▸ EXERCISE GOAL:
Find every line below where the word "APERTURE" occurs. Then say how many there are, giving only the number.

▸ DATA SUPPLIED:
···

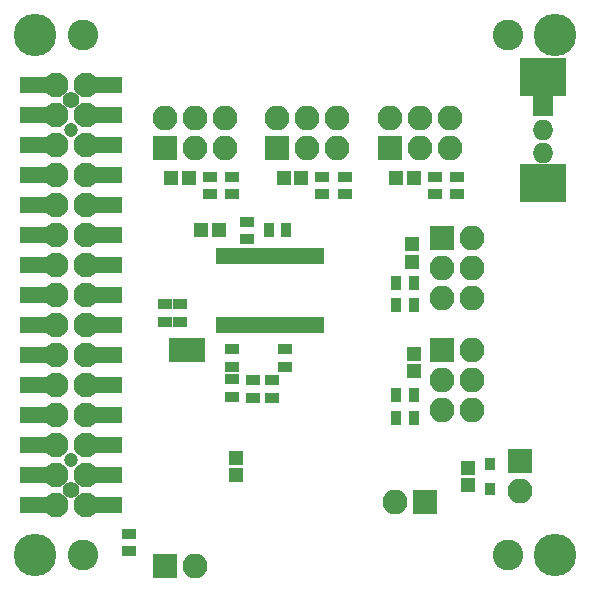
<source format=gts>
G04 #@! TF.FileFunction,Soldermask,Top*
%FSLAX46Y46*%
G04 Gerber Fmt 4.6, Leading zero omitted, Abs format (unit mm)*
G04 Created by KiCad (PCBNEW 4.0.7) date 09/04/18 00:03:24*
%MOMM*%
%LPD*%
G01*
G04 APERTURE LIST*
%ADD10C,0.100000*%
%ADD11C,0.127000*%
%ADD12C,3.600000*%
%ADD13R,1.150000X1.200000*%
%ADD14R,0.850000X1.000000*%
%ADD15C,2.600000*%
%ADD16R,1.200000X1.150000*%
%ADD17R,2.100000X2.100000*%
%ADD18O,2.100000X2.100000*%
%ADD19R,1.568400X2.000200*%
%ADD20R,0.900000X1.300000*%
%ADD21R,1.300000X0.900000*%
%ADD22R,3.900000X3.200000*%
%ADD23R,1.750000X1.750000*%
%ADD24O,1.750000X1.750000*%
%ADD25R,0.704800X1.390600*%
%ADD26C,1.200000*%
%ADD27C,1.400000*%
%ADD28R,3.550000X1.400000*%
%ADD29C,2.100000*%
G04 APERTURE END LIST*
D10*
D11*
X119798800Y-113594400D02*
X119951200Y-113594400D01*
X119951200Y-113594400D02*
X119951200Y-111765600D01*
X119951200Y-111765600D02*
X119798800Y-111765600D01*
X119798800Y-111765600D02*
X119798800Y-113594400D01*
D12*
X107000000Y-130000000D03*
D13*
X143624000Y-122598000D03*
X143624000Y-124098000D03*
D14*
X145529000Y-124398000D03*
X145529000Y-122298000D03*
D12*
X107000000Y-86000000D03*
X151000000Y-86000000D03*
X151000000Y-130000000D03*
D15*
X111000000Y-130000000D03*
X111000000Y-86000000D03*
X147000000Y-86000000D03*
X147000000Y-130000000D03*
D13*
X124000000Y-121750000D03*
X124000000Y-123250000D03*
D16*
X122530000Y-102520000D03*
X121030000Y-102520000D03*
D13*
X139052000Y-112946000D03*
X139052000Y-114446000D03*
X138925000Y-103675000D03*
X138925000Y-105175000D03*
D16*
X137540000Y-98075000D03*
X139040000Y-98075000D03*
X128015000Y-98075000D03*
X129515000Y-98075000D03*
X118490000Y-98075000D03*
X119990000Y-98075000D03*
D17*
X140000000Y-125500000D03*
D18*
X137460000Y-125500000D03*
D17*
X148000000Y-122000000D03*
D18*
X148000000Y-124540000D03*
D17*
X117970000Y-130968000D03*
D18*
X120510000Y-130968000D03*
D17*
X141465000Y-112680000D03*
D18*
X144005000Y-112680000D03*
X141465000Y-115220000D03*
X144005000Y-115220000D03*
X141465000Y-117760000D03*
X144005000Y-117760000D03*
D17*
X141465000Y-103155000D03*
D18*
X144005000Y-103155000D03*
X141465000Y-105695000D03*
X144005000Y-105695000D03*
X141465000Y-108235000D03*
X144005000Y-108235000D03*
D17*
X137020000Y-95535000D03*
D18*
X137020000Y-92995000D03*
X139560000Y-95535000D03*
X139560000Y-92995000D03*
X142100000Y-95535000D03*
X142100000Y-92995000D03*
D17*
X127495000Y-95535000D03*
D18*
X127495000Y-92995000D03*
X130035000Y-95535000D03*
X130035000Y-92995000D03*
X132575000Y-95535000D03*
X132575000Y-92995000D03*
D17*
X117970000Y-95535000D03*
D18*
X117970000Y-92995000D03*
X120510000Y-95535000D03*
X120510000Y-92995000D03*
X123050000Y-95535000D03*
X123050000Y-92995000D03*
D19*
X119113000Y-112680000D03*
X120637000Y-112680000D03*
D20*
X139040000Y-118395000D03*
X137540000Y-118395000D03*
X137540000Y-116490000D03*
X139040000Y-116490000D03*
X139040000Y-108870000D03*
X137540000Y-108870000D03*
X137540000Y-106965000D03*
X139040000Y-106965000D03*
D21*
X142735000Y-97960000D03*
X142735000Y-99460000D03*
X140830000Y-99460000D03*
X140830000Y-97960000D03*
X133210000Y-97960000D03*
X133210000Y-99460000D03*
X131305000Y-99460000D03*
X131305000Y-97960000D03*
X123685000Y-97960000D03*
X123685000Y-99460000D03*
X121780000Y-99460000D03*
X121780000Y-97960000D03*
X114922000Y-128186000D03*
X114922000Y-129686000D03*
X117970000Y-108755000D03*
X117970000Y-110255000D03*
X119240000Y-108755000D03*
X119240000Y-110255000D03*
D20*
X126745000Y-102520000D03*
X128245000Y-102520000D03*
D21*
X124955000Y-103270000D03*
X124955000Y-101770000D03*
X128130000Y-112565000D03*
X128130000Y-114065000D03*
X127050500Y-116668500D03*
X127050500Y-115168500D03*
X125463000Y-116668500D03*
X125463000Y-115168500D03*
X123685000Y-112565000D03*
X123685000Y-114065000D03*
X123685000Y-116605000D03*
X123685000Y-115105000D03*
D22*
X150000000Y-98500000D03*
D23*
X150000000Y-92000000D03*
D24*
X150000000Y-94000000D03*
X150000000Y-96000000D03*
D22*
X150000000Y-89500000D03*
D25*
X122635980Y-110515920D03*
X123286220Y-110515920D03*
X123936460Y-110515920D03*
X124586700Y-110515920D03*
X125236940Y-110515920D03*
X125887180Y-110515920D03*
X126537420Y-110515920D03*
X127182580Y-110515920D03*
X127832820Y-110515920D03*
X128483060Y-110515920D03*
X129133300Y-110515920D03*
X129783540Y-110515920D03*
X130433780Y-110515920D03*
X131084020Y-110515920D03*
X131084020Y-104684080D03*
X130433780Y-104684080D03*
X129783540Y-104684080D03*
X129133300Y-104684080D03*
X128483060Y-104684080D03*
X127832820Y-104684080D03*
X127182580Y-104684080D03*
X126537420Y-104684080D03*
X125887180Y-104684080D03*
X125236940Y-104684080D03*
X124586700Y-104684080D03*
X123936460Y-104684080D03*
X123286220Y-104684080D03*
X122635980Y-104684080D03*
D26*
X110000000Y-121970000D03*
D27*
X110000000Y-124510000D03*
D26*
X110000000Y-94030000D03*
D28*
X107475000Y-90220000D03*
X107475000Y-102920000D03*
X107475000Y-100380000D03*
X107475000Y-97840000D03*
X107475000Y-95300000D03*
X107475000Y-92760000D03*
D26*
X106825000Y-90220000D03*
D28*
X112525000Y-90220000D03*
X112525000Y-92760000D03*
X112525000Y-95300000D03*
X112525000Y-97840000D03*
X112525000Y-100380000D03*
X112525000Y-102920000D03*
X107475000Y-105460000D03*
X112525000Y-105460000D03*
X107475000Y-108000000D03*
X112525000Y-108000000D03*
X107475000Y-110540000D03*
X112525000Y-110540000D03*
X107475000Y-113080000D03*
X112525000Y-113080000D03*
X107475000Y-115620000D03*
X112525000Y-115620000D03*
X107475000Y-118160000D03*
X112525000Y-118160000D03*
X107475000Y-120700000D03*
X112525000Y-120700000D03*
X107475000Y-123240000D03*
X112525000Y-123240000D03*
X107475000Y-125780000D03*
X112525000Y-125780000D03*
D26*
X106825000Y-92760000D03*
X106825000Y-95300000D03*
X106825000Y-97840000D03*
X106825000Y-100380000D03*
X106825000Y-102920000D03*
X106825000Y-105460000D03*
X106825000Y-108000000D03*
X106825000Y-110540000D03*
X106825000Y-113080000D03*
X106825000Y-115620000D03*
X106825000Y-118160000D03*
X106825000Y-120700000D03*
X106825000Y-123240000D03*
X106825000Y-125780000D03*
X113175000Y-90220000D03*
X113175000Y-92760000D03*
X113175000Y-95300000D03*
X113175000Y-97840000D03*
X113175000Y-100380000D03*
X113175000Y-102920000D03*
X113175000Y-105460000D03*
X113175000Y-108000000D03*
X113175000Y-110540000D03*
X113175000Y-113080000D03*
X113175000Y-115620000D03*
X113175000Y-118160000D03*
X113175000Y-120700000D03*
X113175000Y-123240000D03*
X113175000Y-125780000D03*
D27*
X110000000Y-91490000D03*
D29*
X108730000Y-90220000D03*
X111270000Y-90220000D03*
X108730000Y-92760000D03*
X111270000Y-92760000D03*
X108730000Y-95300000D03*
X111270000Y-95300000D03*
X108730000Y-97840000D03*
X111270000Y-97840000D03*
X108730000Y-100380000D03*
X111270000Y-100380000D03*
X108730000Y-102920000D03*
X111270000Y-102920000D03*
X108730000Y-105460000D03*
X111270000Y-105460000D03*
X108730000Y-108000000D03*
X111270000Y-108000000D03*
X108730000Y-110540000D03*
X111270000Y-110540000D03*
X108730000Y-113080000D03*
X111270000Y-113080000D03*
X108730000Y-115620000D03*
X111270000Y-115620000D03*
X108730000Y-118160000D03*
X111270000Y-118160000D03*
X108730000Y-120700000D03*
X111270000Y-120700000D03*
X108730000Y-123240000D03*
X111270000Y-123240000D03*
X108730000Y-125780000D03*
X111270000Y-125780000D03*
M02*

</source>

···

▸ RESPONSE TO THIS EXERCISE:
2